Every record below is to be restated word for word, and no picture is to be copied.

Source data
________________________________________

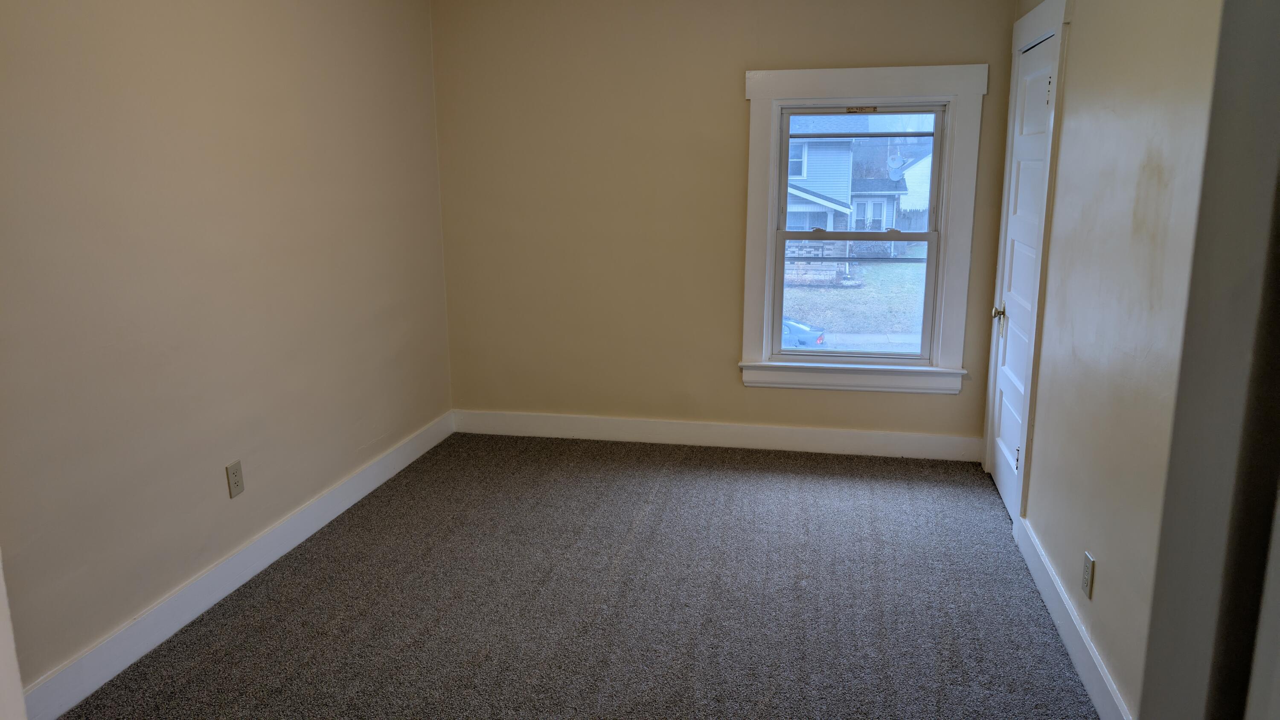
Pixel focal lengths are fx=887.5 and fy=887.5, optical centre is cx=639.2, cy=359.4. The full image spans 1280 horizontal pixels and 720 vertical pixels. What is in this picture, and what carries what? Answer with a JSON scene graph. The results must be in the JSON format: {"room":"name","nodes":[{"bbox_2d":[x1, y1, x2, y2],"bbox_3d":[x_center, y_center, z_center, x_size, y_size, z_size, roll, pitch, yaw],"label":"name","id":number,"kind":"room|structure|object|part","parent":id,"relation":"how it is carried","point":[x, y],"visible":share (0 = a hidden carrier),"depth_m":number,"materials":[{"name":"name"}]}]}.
{"room":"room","nodes":[
{"label":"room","id":0,"kind":"room"},
{"bbox_2d":[0,0,453,704],"bbox_3d":[-1.611,-0.331,2.808,0.154,2.498,4.784,2,12,12],"label":"left wall","id":1,"kind":"structure","parent":0,"point":[369,435],"depth_m":2.98,"materials":[{"name":"beige paint"}]},
{"bbox_2d":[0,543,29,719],"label":"door trim","id":2,"kind":"structure","parent":1,"relation":"attached to","point":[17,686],"depth_m":1.29,"materials":[{"name":"white paint"}]},
{"bbox_2d":[12,408,454,717],"bbox_3d":[-1.462,0.752,3.384,0.016,0.129,3.757,2,12,12],"label":"left baseboard","id":3,"kind":"structure","parent":1,"relation":"attached to","point":[387,460],"depth_m":3.09,"materials":[{"name":"white paint"}]},
{"bbox_2d":[225,459,244,497],"bbox_3d":[-1.482,0.437,3.257,0.008,0.124,0.076,2,12,12],"label":"wall outlet","id":4,"kind":"object","parent":1,"relation":"attached to","point":[234,474],"visible":0.98,"depth_m":3.25,"materials":[{"name":"beige plastic"}]},
{"bbox_2d":[44,431,1107,719],"bbox_3d":[-0.116,1.059,2.486,3.374,0.104,5.528,2,12,12],"label":"carpet floor","id":5,"kind":"structure","parent":0,"point":[644,524],"depth_m":3.15,"materials":[{"name":"carpet"}]},
{"bbox_2d":[429,0,1025,452],"bbox_3d":[0.371,-0.768,4.735,3.049,2.523,0.166,2,12,12],"label":"back wall","id":6,"kind":"structure","parent":0,"point":[730,103],"depth_m":4.71,"materials":[{"name":"beige paint"}]},
{"bbox_2d":[450,408,984,461],"bbox_3d":[0.353,0.412,4.915,2.956,0.131,0.016,2,12,12],"label":"back baseboard","id":7,"kind":"structure","parent":6,"relation":"attached to","point":[820,442],"depth_m":4.88,"materials":[{"name":"white paint"}]},
{"bbox_2d":[738,62,986,393],"bbox_3d":[1.114,-0.658,4.617,1.207,1.709,0.181,2,12,12],"label":"window frame","id":8,"kind":"structure","parent":6,"relation":"attached to","point":[806,85],"depth_m":4.54,"materials":[{"name":"white paint"}]},
{"bbox_2d":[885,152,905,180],"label":"satellite dish","id":9,"kind":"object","parent":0,"point":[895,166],"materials":[{"name":"grey metal"}]},
{"bbox_2d":[987,0,1232,719],"bbox_3d":[1.353,-0.221,2.245,0.154,2.498,4.482,2,12,12],"label":"right wall","id":10,"kind":"structure","parent":0,"point":[1107,558],"depth_m":2.38,"materials":[{"name":"beige paint"}]},
{"bbox_2d":[988,31,1055,520],"bbox_3d":[1.649,-0.318,3.855,0.096,1.990,0.771,2,12,12],"label":"door","id":11,"kind":"structure","parent":10,"relation":"in","point":[1001,476],"depth_m":3.92,"materials":[{"name":"white paint"}]},
{"bbox_3d":[1.675,-0.218,4.146,0.070,0.063,0.076,2,12,12],"label":"brass doorknob","id":12,"kind":"part","parent":11,"relation":"part of","materials":[{"name":"gold metal"}]},
{"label":"hinge","id":13,"kind":"part","parent":11,"relation":"part of","materials":[{"name":"metal"}]},
{"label":"hinge","id":14,"kind":"part","parent":11,"relation":"part of","materials":[{"name":"metal"}]},
{"bbox_2d":[982,0,1071,528],"bbox_3d":[1.671,-0.420,3.898,0.069,2.170,0.993,2,12,12],"label":"door frame","id":15,"kind":"structure","parent":10,"relation":"attached to","point":[1051,19],"depth_m":3.59,"materials":[{"name":"white paint"}]},
{"bbox_2d":[1014,516,1134,719],"bbox_3d":[1.265,0.956,2.358,0.017,0.127,2.727,2,12,12],"label":"right baseboard","id":16,"kind":"structure","parent":10,"relation":"attached to","point":[1082,659],"depth_m":2.76,"materials":[{"name":"white paint"}]},
{"bbox_2d":[1080,551,1094,597],"bbox_3d":[1.341,0.644,2.659,0.008,0.119,0.075,2,12,12],"label":"wall outlet","id":17,"kind":"object","parent":10,"relation":"attached to","point":[1089,572],"visible":0.97,"depth_m":2.64,"materials":[{"name":"plastic"}]},
{"bbox_2d":[1136,2,1279,719],"bbox_3d":[0.712,0.219,0.741,0.397,2.177,0.773,2,12,12],"label":"door frame","id":18,"kind":"structure","parent":0,"point":[1165,526],"depth_m":0.93,"materials":[{"name":"grey paint"}]},
{"label":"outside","id":19,"kind":"structure","parent":0,"visible":0},
{"bbox_2d":[783,122,924,285],"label":"house","id":20,"kind":"structure","parent":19,"point":[839,202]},
{"bbox_2d":[782,256,926,349],"label":"lawn","id":21,"kind":"structure","parent":19,"point":[853,291],"materials":[{"name":"green plant"}]},
{"bbox_2d":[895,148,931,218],"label":"white house","id":22,"kind":"structure","parent":19,"point":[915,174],"materials":[{"name":"white"}]},
{"label":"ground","id":23,"kind":"structure","parent":19,"visible":0},
{"bbox_2d":[780,315,826,348],"label":"car","id":24,"kind":"object","parent":23,"relation":"on","point":[790,325],"visible":0.19,"materials":[{"name":"blue metal"}]}
]}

________________________________________

> **Answer for the task**
Pixel focal lengths are fx=887.5 and fy=887.5, optical centre is cx=639.2, cy=359.4. The full image spans 1280 horizontal pixels and 720 vertical pixels. What is in this picture, and what carries what? Answer with a JSON scene graph. The results must be in the JSON format: {"room":"name","nodes":[{"bbox_2d":[x1, y1, x2, y2],"bbox_3d":[x_center, y_center, z_center, x_size, y_size, z_size, roll, pitch, yaw],"label":"name","id":number,"kind":"room|structure|object|part","parent":id,"relation":"how it is carried","point":[x, y],"visible":share (0 = a hidden carrier),"depth_m":number,"materials":[{"name":"name"}]}]}.
{"room":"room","nodes":[
{"label":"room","id":0,"kind":"room"},
{"bbox_2d":[0,0,453,704],"bbox_3d":[-1.611,-0.331,2.808,0.154,2.498,4.784,2,12,12],"label":"left wall","id":1,"kind":"structure","parent":0,"point":[369,435],"depth_m":2.98,"materials":[{"name":"beige paint"}]},
{"bbox_2d":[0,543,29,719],"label":"door trim","id":2,"kind":"structure","parent":1,"relation":"attached to","point":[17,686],"depth_m":1.29,"materials":[{"name":"white paint"}]},
{"bbox_2d":[12,408,454,717],"bbox_3d":[-1.462,0.752,3.384,0.016,0.129,3.757,2,12,12],"label":"left baseboard","id":3,"kind":"structure","parent":1,"relation":"attached to","point":[387,460],"depth_m":3.09,"materials":[{"name":"white paint"}]},
{"bbox_2d":[225,459,244,497],"bbox_3d":[-1.482,0.437,3.257,0.008,0.124,0.076,2,12,12],"label":"wall outlet","id":4,"kind":"object","parent":1,"relation":"attached to","point":[234,474],"visible":0.98,"depth_m":3.25,"materials":[{"name":"beige plastic"}]},
{"bbox_2d":[44,431,1107,719],"bbox_3d":[-0.116,1.059,2.486,3.374,0.104,5.528,2,12,12],"label":"carpet floor","id":5,"kind":"structure","parent":0,"point":[644,524],"depth_m":3.15,"materials":[{"name":"carpet"}]},
{"bbox_2d":[429,0,1025,452],"bbox_3d":[0.371,-0.768,4.735,3.049,2.523,0.166,2,12,12],"label":"back wall","id":6,"kind":"structure","parent":0,"point":[730,103],"depth_m":4.71,"materials":[{"name":"beige paint"}]},
{"bbox_2d":[450,408,984,461],"bbox_3d":[0.353,0.412,4.915,2.956,0.131,0.016,2,12,12],"label":"back baseboard","id":7,"kind":"structure","parent":6,"relation":"attached to","point":[820,442],"depth_m":4.88,"materials":[{"name":"white paint"}]},
{"bbox_2d":[738,62,986,393],"bbox_3d":[1.114,-0.658,4.617,1.207,1.709,0.181,2,12,12],"label":"window frame","id":8,"kind":"structure","parent":6,"relation":"attached to","point":[806,85],"depth_m":4.54,"materials":[{"name":"white paint"}]},
{"bbox_2d":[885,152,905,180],"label":"satellite dish","id":9,"kind":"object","parent":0,"point":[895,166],"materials":[{"name":"grey metal"}]},
{"bbox_2d":[987,0,1232,719],"bbox_3d":[1.353,-0.221,2.245,0.154,2.498,4.482,2,12,12],"label":"right wall","id":10,"kind":"structure","parent":0,"point":[1107,558],"depth_m":2.38,"materials":[{"name":"beige paint"}]},
{"bbox_2d":[988,31,1055,520],"bbox_3d":[1.649,-0.318,3.855,0.096,1.990,0.771,2,12,12],"label":"door","id":11,"kind":"structure","parent":10,"relation":"in","point":[1001,476],"depth_m":3.92,"materials":[{"name":"white paint"}]},
{"bbox_3d":[1.675,-0.218,4.146,0.070,0.063,0.076,2,12,12],"label":"brass doorknob","id":12,"kind":"part","parent":11,"relation":"part of","materials":[{"name":"gold metal"}]},
{"label":"hinge","id":13,"kind":"part","parent":11,"relation":"part of","materials":[{"name":"metal"}]},
{"label":"hinge","id":14,"kind":"part","parent":11,"relation":"part of","materials":[{"name":"metal"}]},
{"bbox_2d":[982,0,1071,528],"bbox_3d":[1.671,-0.420,3.898,0.069,2.170,0.993,2,12,12],"label":"door frame","id":15,"kind":"structure","parent":10,"relation":"attached to","point":[1051,19],"depth_m":3.59,"materials":[{"name":"white paint"}]},
{"bbox_2d":[1014,516,1134,719],"bbox_3d":[1.265,0.956,2.358,0.017,0.127,2.727,2,12,12],"label":"right baseboard","id":16,"kind":"structure","parent":10,"relation":"attached to","point":[1082,659],"depth_m":2.76,"materials":[{"name":"white paint"}]},
{"bbox_2d":[1080,551,1094,597],"bbox_3d":[1.341,0.644,2.659,0.008,0.119,0.075,2,12,12],"label":"wall outlet","id":17,"kind":"object","parent":10,"relation":"attached to","point":[1089,572],"visible":0.97,"depth_m":2.64,"materials":[{"name":"plastic"}]},
{"bbox_2d":[1136,2,1279,719],"bbox_3d":[0.712,0.219,0.741,0.397,2.177,0.773,2,12,12],"label":"door frame","id":18,"kind":"structure","parent":0,"point":[1165,526],"depth_m":0.93,"materials":[{"name":"grey paint"}]},
{"label":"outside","id":19,"kind":"structure","parent":0,"visible":0},
{"bbox_2d":[783,122,924,285],"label":"house","id":20,"kind":"structure","parent":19,"point":[839,202]},
{"bbox_2d":[782,256,926,349],"label":"lawn","id":21,"kind":"structure","parent":19,"point":[853,291],"materials":[{"name":"green plant"}]},
{"bbox_2d":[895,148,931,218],"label":"white house","id":22,"kind":"structure","parent":19,"point":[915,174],"materials":[{"name":"white"}]},
{"label":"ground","id":23,"kind":"structure","parent":19,"visible":0},
{"bbox_2d":[780,315,826,348],"label":"car","id":24,"kind":"object","parent":23,"relation":"on","point":[790,325],"visible":0.19,"materials":[{"name":"blue metal"}]}
]}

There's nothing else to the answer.